= Data extract =

++++++

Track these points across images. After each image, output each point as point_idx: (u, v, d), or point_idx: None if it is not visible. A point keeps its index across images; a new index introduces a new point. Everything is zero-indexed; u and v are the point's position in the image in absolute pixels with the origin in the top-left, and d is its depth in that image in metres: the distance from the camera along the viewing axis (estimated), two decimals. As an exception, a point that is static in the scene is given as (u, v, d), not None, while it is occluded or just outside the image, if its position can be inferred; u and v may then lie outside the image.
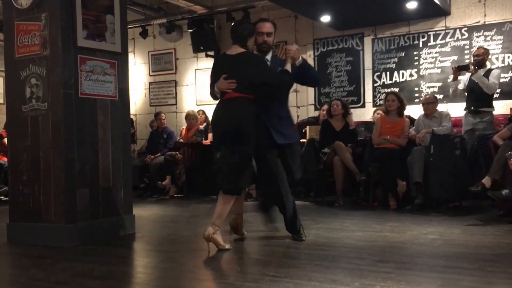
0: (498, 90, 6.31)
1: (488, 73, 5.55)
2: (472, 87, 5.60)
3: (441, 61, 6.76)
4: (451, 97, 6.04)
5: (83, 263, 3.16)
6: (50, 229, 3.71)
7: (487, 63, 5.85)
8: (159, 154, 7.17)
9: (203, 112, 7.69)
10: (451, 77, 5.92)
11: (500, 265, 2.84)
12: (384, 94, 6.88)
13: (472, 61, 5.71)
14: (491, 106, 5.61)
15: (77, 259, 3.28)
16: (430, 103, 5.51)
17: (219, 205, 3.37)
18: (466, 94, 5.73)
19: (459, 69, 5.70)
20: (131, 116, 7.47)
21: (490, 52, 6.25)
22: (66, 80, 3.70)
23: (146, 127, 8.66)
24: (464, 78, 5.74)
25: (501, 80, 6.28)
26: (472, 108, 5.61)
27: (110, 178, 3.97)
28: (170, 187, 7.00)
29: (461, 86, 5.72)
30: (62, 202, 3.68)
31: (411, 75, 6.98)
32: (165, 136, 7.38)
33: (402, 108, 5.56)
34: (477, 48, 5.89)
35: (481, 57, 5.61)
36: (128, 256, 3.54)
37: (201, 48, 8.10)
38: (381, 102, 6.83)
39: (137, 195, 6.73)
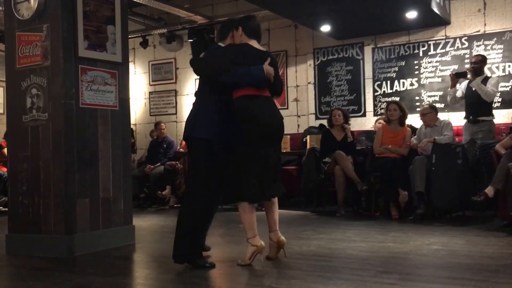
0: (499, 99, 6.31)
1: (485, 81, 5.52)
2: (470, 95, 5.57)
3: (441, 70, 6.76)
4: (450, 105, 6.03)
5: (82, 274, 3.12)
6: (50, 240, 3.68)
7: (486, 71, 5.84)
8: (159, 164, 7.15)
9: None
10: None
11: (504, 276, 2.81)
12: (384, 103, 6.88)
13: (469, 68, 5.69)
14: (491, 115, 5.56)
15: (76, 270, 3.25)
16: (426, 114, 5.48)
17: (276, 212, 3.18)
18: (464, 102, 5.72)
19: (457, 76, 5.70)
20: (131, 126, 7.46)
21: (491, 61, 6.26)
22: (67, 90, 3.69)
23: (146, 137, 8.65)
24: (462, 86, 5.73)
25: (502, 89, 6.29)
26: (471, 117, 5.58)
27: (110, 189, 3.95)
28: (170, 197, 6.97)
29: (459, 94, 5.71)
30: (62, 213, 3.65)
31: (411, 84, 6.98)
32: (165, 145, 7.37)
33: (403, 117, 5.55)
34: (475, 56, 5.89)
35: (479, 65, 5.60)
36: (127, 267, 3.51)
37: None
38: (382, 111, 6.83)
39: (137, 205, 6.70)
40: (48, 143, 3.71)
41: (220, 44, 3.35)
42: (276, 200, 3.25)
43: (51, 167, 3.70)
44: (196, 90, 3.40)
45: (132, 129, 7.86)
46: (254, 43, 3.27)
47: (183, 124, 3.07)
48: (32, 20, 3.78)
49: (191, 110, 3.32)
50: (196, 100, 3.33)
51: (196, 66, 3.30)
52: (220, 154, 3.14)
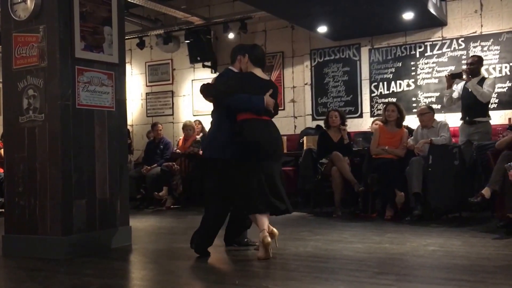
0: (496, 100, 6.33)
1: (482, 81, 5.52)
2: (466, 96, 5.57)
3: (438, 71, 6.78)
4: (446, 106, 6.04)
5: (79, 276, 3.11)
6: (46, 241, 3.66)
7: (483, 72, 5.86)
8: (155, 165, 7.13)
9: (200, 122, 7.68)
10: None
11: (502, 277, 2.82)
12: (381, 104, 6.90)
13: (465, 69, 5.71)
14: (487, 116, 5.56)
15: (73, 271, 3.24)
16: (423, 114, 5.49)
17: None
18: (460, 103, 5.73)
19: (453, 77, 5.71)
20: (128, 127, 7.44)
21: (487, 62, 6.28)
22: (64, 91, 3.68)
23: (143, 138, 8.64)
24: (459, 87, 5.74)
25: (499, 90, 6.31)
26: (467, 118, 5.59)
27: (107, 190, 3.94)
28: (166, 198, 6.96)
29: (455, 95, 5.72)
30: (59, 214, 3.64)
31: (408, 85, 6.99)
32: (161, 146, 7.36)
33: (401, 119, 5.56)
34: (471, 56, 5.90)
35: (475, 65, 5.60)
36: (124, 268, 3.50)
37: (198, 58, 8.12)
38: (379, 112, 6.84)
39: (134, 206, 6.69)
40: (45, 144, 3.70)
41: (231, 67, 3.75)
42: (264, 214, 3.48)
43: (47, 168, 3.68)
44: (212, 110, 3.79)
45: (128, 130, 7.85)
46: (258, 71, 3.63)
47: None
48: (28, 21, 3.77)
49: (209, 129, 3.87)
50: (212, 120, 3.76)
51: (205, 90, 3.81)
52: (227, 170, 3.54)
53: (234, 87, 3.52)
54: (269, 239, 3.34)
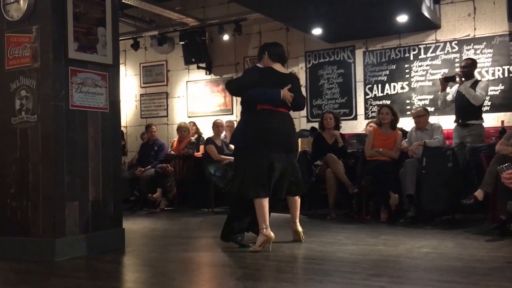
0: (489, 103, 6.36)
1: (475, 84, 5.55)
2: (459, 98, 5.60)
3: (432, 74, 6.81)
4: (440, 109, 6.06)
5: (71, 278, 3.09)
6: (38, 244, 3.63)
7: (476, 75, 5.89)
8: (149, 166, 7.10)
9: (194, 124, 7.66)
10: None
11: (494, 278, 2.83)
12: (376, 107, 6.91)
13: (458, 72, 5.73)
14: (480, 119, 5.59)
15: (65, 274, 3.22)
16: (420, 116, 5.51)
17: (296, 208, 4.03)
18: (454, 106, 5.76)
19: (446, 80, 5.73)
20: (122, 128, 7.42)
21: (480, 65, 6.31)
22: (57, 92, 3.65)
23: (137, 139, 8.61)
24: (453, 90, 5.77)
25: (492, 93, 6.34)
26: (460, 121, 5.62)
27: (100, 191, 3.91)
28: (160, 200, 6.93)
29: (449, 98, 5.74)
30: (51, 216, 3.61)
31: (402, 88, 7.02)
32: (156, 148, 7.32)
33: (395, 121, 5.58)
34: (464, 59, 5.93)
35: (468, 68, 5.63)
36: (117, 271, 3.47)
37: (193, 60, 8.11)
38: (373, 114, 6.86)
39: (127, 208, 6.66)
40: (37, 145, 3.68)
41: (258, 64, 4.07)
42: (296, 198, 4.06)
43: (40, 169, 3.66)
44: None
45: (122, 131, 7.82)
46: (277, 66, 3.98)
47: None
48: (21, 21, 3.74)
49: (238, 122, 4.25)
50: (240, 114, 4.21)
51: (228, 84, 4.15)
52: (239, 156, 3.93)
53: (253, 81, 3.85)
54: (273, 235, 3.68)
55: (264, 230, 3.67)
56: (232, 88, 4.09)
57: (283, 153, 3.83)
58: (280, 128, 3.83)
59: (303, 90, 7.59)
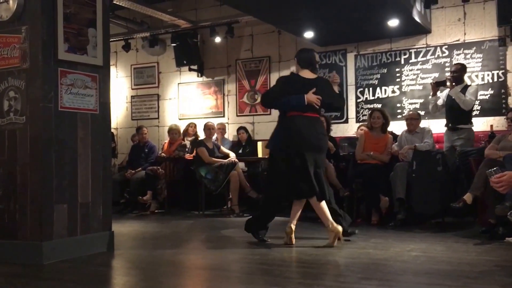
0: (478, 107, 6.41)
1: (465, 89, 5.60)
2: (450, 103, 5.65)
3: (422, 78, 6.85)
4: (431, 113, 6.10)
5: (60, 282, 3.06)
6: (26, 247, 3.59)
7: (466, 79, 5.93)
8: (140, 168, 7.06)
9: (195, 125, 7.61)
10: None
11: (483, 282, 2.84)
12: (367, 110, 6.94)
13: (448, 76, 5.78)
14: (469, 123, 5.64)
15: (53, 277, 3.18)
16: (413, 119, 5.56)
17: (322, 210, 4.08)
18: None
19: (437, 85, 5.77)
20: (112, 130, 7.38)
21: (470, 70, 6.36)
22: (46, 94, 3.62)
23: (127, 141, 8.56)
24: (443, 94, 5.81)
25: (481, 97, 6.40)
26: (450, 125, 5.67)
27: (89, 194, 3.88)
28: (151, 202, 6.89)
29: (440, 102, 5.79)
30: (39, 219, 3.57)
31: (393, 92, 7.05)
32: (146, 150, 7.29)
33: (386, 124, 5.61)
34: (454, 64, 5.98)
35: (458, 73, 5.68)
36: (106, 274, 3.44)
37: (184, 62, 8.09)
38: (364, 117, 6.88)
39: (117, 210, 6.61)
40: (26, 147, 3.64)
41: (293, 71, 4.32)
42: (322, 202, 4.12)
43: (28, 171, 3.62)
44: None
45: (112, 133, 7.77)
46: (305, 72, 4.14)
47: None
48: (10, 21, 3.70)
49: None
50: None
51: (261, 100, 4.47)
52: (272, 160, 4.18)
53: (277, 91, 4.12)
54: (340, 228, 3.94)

++++++

= What you will do =
Look above for the line with "17: (219, 205, 3.37)" and the line with "30: (62, 202, 3.68)". Write out those two lines and all the lines between them, exactly, and no others.

= Written solution =
17: (219, 205, 3.37)
18: (466, 94, 5.73)
19: (459, 69, 5.70)
20: (131, 116, 7.47)
21: (490, 52, 6.25)
22: (66, 80, 3.70)
23: (146, 127, 8.66)
24: (464, 78, 5.74)
25: (501, 80, 6.28)
26: (472, 108, 5.61)
27: (110, 178, 3.97)
28: (170, 187, 7.00)
29: (461, 86, 5.72)
30: (62, 202, 3.68)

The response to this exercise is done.